【ダークソウル考察】墓王ニトは最初の<死者>にして<不死の英雄>だったかもしれない説~19~
ニトの<誓約>で難易度が上がるのは、火の試練を阻害するためだった
初対面ではニトは敵対しない。彼の眠る領域に入っても玉座(?)から動くことはない。
侵入者たる不死が領域を探索し、彼の眷属であろうスケルトン達を返り討ちにしてもである。
また墓王ニトは誓約を結ぶことができ、独自の武器や奇跡を贈呈してくれる。
だがフラムトから<王の器>を受け取った途端に敵対し襲い掛かってくる。
ダークソウル本編におけるニトの主な挙動をまとめるとこのとおりである。
そしてここに、これまで述べてきた筆者の見解を加えて考察をしていこうと思う。
ニトに関する筆者の私見をまとめたものは以下の通りである。
- 人間から王のソウルを得て神になったニトは、人間たちを薪にする火継ぎシステムを面白く思っていなかった。

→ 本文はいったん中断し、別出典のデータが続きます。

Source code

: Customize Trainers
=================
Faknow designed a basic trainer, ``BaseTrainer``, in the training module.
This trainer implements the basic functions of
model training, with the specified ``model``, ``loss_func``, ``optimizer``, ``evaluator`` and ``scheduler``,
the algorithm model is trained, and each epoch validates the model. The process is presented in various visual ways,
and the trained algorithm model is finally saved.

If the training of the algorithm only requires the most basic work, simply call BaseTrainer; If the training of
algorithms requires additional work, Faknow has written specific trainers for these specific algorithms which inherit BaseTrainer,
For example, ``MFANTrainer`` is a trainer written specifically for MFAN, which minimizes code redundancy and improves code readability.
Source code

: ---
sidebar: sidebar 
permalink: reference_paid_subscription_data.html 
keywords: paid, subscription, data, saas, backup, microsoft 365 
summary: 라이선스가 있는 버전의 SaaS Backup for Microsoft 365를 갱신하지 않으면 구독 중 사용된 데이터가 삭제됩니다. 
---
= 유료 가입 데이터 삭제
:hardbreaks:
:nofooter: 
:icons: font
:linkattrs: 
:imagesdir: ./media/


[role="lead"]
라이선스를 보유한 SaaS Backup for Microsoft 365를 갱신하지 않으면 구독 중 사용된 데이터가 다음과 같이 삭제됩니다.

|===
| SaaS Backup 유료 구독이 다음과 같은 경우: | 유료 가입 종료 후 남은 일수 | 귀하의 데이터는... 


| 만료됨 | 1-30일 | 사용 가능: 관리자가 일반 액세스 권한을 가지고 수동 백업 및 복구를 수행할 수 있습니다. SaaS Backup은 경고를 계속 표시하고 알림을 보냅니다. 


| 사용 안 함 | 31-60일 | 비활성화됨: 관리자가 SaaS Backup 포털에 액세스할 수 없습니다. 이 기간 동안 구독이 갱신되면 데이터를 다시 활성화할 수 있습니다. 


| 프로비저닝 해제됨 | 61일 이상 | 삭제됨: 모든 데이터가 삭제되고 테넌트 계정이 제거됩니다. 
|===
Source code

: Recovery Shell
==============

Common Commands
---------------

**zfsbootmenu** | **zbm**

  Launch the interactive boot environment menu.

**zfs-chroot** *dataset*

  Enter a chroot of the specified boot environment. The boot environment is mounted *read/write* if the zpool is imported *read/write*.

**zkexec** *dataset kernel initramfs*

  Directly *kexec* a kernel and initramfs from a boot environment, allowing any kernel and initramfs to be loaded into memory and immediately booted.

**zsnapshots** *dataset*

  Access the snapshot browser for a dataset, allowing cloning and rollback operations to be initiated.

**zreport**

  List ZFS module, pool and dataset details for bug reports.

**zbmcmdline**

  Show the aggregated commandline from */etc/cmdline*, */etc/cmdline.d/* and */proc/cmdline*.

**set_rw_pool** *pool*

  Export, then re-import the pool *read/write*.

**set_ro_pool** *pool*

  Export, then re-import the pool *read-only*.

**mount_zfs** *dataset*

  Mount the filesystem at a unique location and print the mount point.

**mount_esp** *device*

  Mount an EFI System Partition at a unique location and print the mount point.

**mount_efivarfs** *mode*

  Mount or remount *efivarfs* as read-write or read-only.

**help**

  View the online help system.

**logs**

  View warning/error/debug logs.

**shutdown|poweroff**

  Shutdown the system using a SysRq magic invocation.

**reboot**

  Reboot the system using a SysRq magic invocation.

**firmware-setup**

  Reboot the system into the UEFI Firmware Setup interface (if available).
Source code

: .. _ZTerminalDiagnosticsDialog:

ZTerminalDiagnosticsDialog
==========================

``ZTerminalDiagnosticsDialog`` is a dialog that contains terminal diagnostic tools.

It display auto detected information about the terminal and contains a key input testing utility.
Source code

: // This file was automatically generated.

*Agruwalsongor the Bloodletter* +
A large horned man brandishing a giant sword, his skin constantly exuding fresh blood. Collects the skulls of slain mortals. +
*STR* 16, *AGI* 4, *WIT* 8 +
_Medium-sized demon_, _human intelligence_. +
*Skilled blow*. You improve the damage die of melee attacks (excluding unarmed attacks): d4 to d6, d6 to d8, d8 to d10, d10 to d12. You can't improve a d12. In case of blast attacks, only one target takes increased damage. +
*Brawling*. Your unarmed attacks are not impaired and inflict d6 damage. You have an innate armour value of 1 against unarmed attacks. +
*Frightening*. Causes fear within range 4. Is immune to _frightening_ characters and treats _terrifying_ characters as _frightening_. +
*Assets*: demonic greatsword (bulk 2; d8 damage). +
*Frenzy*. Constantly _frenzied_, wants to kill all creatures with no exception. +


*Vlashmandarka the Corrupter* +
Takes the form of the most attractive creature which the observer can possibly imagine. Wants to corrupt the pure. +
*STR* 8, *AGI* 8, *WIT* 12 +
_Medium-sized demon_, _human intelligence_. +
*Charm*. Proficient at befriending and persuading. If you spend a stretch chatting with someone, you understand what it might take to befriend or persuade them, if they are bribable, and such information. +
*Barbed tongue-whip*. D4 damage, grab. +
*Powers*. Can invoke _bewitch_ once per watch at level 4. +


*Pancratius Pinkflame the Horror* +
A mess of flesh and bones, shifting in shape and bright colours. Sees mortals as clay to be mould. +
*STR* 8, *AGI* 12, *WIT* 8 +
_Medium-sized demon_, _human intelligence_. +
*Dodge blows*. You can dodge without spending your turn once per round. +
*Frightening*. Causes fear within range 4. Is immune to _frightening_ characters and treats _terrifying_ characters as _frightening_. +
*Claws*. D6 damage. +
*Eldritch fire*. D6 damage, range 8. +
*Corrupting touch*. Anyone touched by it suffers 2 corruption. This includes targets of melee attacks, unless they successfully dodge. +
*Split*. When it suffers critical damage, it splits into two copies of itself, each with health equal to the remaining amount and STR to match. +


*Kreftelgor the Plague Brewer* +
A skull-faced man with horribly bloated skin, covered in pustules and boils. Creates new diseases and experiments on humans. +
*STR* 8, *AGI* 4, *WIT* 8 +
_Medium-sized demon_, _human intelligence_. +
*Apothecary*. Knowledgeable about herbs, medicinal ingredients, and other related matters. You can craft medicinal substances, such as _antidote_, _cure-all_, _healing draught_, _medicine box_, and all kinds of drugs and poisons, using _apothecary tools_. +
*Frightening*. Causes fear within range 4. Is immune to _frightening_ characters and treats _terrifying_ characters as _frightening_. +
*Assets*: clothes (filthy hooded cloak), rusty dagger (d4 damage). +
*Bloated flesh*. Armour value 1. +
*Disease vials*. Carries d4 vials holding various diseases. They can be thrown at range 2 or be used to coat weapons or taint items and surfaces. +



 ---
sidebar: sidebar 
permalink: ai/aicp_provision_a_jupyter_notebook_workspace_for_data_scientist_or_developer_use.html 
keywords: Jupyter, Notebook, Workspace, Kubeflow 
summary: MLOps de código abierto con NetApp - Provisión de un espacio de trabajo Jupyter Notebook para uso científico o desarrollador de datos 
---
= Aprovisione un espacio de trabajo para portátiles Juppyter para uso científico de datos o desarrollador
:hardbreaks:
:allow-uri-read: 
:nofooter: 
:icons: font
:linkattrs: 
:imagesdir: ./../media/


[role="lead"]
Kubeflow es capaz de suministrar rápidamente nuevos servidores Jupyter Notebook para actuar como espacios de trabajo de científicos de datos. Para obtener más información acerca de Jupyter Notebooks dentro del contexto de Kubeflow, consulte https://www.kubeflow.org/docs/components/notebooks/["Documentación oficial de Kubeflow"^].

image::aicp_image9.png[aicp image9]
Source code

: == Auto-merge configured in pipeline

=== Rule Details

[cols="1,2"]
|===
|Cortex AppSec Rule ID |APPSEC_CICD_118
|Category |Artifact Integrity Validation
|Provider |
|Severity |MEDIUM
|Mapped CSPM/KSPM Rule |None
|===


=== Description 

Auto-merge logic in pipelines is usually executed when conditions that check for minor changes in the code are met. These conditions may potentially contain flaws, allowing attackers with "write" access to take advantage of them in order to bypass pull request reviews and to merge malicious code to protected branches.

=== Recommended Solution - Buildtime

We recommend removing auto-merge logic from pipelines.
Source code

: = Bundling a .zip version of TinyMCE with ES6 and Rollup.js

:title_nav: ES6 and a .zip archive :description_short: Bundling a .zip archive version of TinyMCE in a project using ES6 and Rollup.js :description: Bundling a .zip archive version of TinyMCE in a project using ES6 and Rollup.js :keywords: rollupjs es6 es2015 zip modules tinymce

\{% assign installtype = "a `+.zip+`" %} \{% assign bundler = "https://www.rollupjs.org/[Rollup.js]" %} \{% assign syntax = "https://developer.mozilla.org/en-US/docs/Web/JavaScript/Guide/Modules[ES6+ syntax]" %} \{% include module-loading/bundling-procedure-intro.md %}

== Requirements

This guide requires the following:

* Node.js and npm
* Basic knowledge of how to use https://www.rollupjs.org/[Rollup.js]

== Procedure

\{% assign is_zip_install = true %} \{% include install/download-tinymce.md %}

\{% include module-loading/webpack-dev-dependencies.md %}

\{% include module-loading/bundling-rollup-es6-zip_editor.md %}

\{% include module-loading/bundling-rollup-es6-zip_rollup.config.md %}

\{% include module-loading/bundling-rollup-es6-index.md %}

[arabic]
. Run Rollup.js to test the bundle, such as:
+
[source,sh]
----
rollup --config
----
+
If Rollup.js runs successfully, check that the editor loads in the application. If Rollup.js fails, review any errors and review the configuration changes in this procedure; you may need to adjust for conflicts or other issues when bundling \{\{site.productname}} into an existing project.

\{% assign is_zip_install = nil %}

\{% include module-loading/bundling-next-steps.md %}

- グウィンと手を組んで不死を封じる<神の枷>を人間に嵌めていたものの、はじまりの火が消え、グウィンの時代に陰りが見えたことを切欠に役目を放棄した。
- 人間に敵対する意志は無く、人間を薪にする神々に手を貸す意志は無い。
ニトは火継ぎという人間の犠牲によって、火の時代が作られることに
不満があった。そして役目を放棄し火継ぎに加担するのもやめたのである。
そんなニトがフラムトや幻の王女に唆されて<王の器>を所持している
人間(不死)を見れば、どんな反応を示すかは想像に難くないと言えるだろう。
ニトは火継ぎには加担しないのだから、自らが持つ王のソウルを素直に渡すわけがないのである。
さらに不死がニトを討つことで王のソウルを入手してしまえば、火継ぎの成就に近づいてしまう。
火継ぎが成されれば、不死は火の時代を維持するための
人柱たる薪にされてしまうのである。
人間を薪にすることを望まなかったからこそ、ニトは王のソウルを奪われないよう玉座から動き出したのではないだろうか……。
薪として利用されそうになっている不死を止めるため、ニトは玉座から立ち上がり、そして討たれたのだと。筆者はそう解釈したのである。
ニトの沈黙は不死側の神だったが故か
また筆者はたとえ名も無き不死に討たれたとしても、ニトは不死を恨んではいなかったろうと考えている。
ニトもまた、おそらくはグウィンの甘い言葉に乗せられ手を組むことで、数え切れないほどの人間の運命を歪めてきた。
ついに不死の手で討たれる瞬間が迫ったとて、これも自分が招いた因果として、全て受け入れたのではないか。だからこそ彼は何も語らなかったのだと。
人間をただの道具としてしか見ていなかったのなら、また火が陰った
ことで人間が不死化したのなら、真実が漏れぬよう対策を打って
しかるべきなのに、ニトは何もしていない。
特にニトが鎮まる地下墓地や巨人墓地は、人間の椎骨に細工する
ニトの仕事場なのだから、生きた人間が侵入することなどあっては
ならないはずで、侵入者があれば即座に抹殺しようと動くのが自然である。
だがニトは不死を殺そうとはせず野放しにしている。まるで好きなだけ見て回れば良いとでも言うように。
あるいはそのまま不死の手で己が討たれるのを待っているかのように。
もしかすると、王の器を手にしていない不死なのであれば、おとなしく討たれ、王のソウルを渡すことすら受け入れたのではないか。
また墓王ニトと先に誓約を結んでいた場合、ニトを倒しても誓約が破棄されることはない。
これらのことから、墓王ニトはたとえ人間に枷を嵌める行いから不死と敵対する立場だったとしても、心情的には不死側に立っていたのではないかと、筆者は考えているのである。
~次回に続く~
※ダークソウルの解釈はこれが正解というものがなく、どう解釈するかは個人の自由です。あくまで一つの考察としてお楽しみください。